België werkt volop aan aangepast noodplan voor gas

 ©  AFP

Overheid en bedrijven vergaderden donderdag over een noodplan met drie alarmfases. Het gas afschakelen is geen optie, minder gas verbruiken wel.

Nico Tanghe

Er zijn vandaag geen fysieke gastekorten. Aangezien België slechts voor zo’n 6 procent afhankelijk is van Russisch gas, is de kans ook miniem dat ons land volledig zonder gas valt. Maar net als onze buurlanden bereidt ons land zich voor op het ergste.

Als Poetin toch de gaskraan dichtdraait en als er daardoor grote gasbevoorradingsproblemen ontstaan in onze buurlanden, kan die gascrisis overslaan op België. Hoe? Bij tekorten in één EU-lidstaat is in de nationale noodplannen een Europees solidariteitsmechanisme voorzien. In noodsituaties kan daardoor een buurland als Duitsland ons land verplichten een offerte te doen om extra gas te leveren.

   • Analyse: Europa kan snel de aanvoer van Russisch gas met een derde verminderen

De Vivaldi-regering wil daarop voorbereid zijn.

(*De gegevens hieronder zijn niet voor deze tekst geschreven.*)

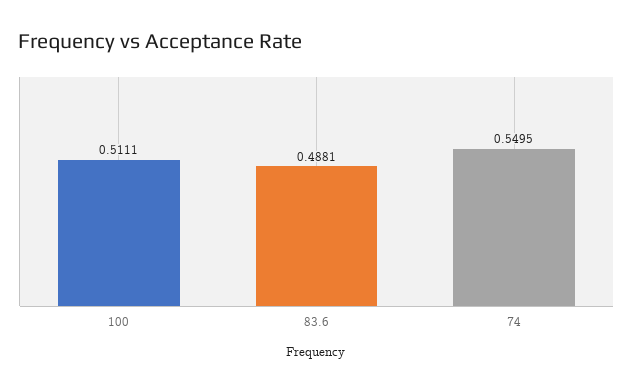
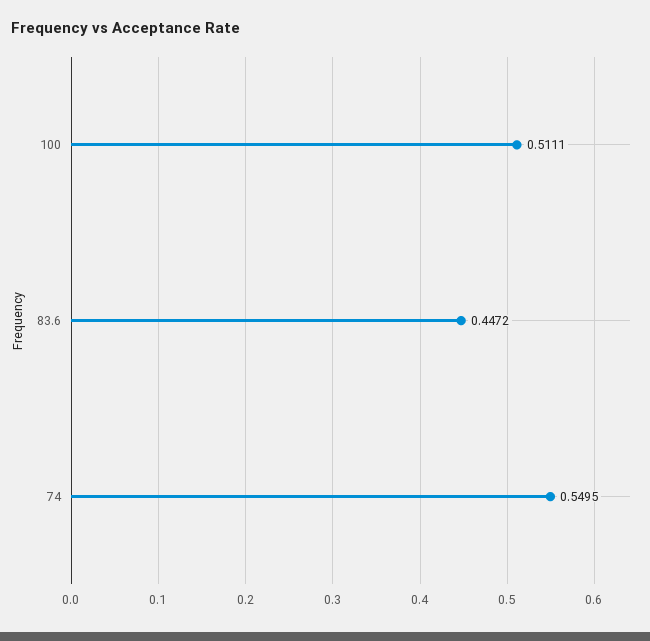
83.6: 0.4881 -> 0.4472

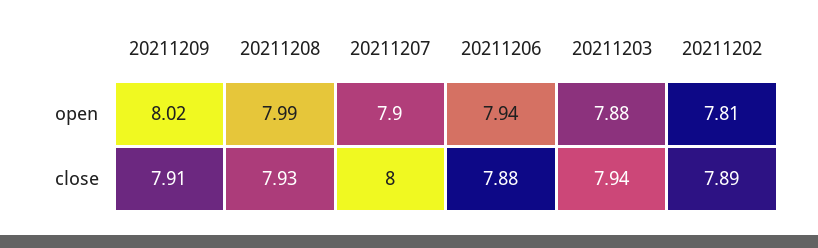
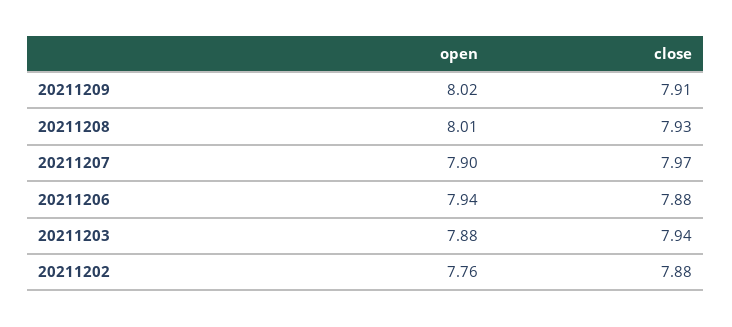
20211208, open: 7.99 -> 8.01
20211202, open: 7.81 -> 7.76
20211207, close: 8 -> 7.97
20211202, close: 7.89 -> 7.88

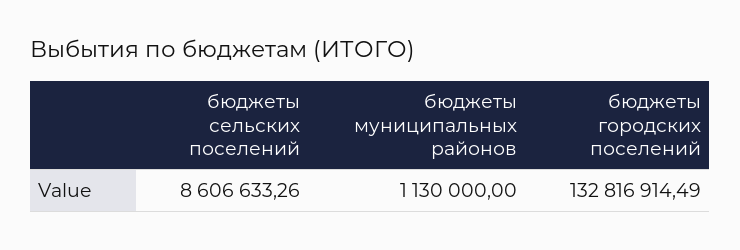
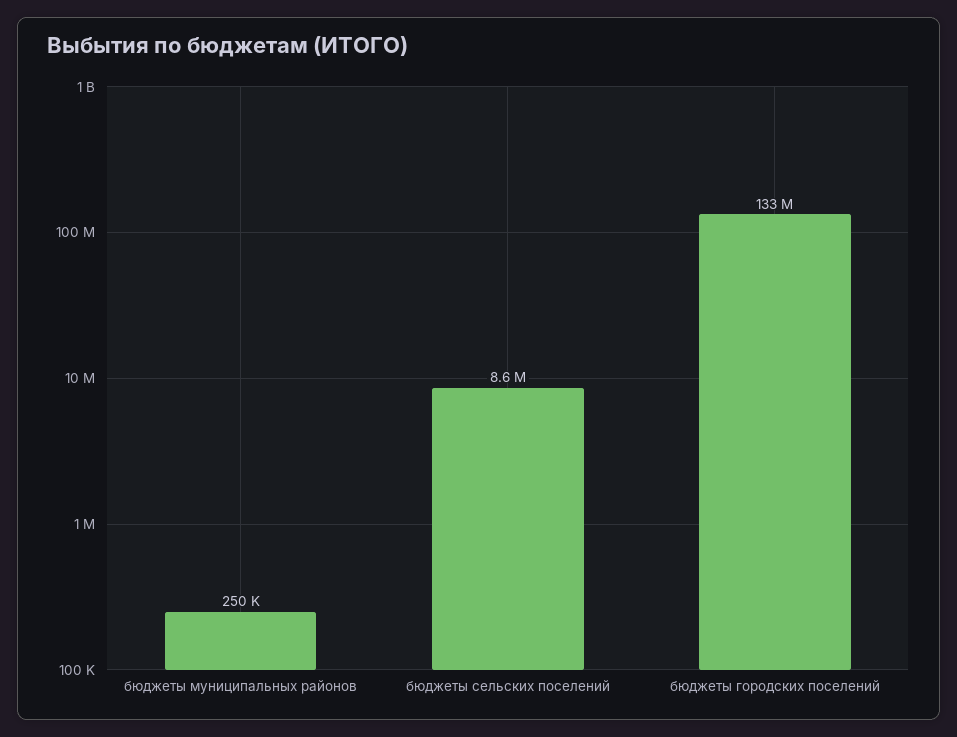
бюджеты муниципальных районов: 1130000 -> 250000

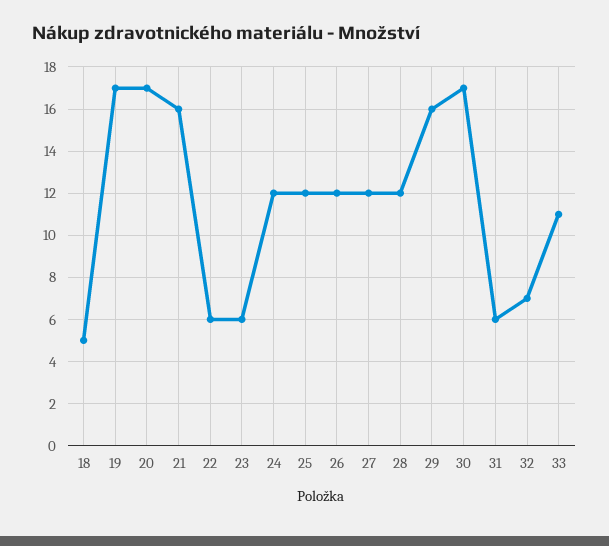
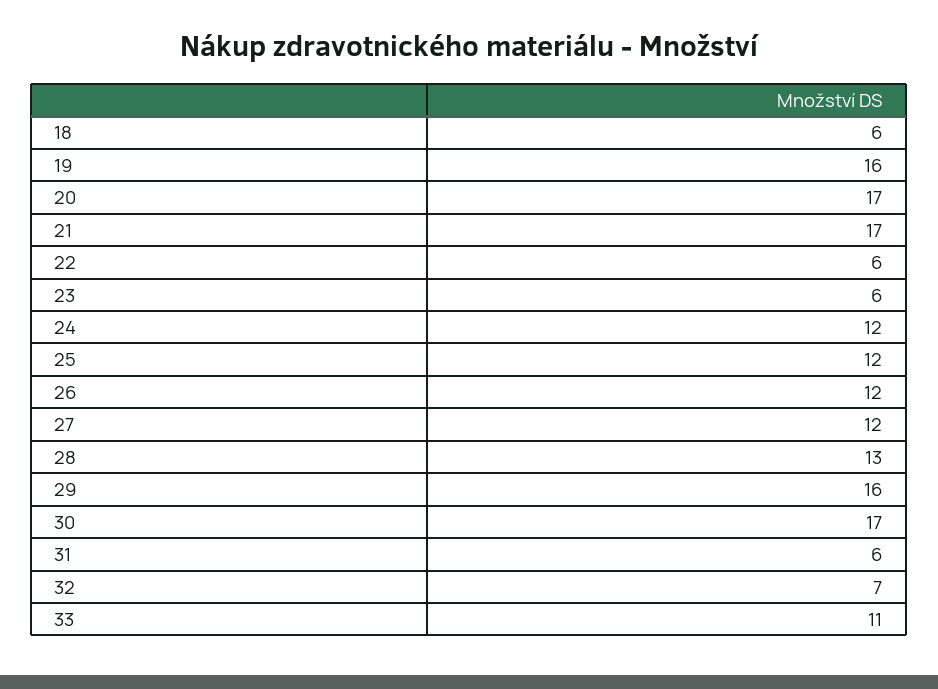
18: 5 -> 6
19: 17 -> 16
21: 16 -> 17
28: 12 -> 13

Op het kabinet van minister van energie Tinne Van der Straeten (Groen) werden donderdag zo’n 200 bedrijfsleiders en energie-experts ingelicht over de grote lijnen van een bestaand noodplan, dat in juni werd aangescherpt en ingediend bij de Europese Commissie. ‘De bedoeling is dit noodplan nu samen te verfijnen. Er moet altijd een minimum aan gastoevoer zijn’, aldus Olivier Van der Maren, energie-expert van het Verbond van Belgische Ondernemingen (VBO).

Ondergrondse reserves

Anders dan bij de afschakelplannen voor elektriciteit – waarbij verschillende zones van het land beurtelings enkele uren zonder stroom worden gezet – is het voor aardgas niet de bedoeling dat de toevoer echt stilvalt, want dat kan risicovol zijn. Denk maar aan grote industriële bedrijven die ­gevaarlijke stoffen gebruiken of aan glasbedrijven die moeten voorkomen dat hun oven stilvalt.

Het gas volledig afschakelen is in het noodplan daarom niet voorzien. Wel zijn er die drie fases waarin er maatregelen worden genomen om het gasverbruik (fors) te verminderen. In de waarschuwingsfase (fase 1) en in de alarmfase (fase 2) blijft de gasmarkt functioneren, maar controleren de overheid en net­beheerder Fluxys nauwgezet de spelers én de gasstromen van en naar de buurlanden.

Pas in noodfase 3 kan worden overgegaan tot (gedeeltelijke) ­afschakelingen. Klanten kunnen dan gevraagd worden om hun gasverbruik te verminderen of te stoppen. Grote industriële verbruikers die geen gevaarlijke goederen gebruiken (niet-Sevesobedrijven) komen als eerste aan de beurt. Daarna komen de gasgestookte elektriciteitscentrales die niet nodig zijn om het licht te laten branden en de Sevesobedrijven. Als dat nog niet volstaat, kan de overheid beslissen de ondergrondse gasreserves in Loenhout vrij te geven. Daarna komen kmo’s en scholen in het vizier en als laatste moeten de gezinnen en de ziekenhuizen gas minderen.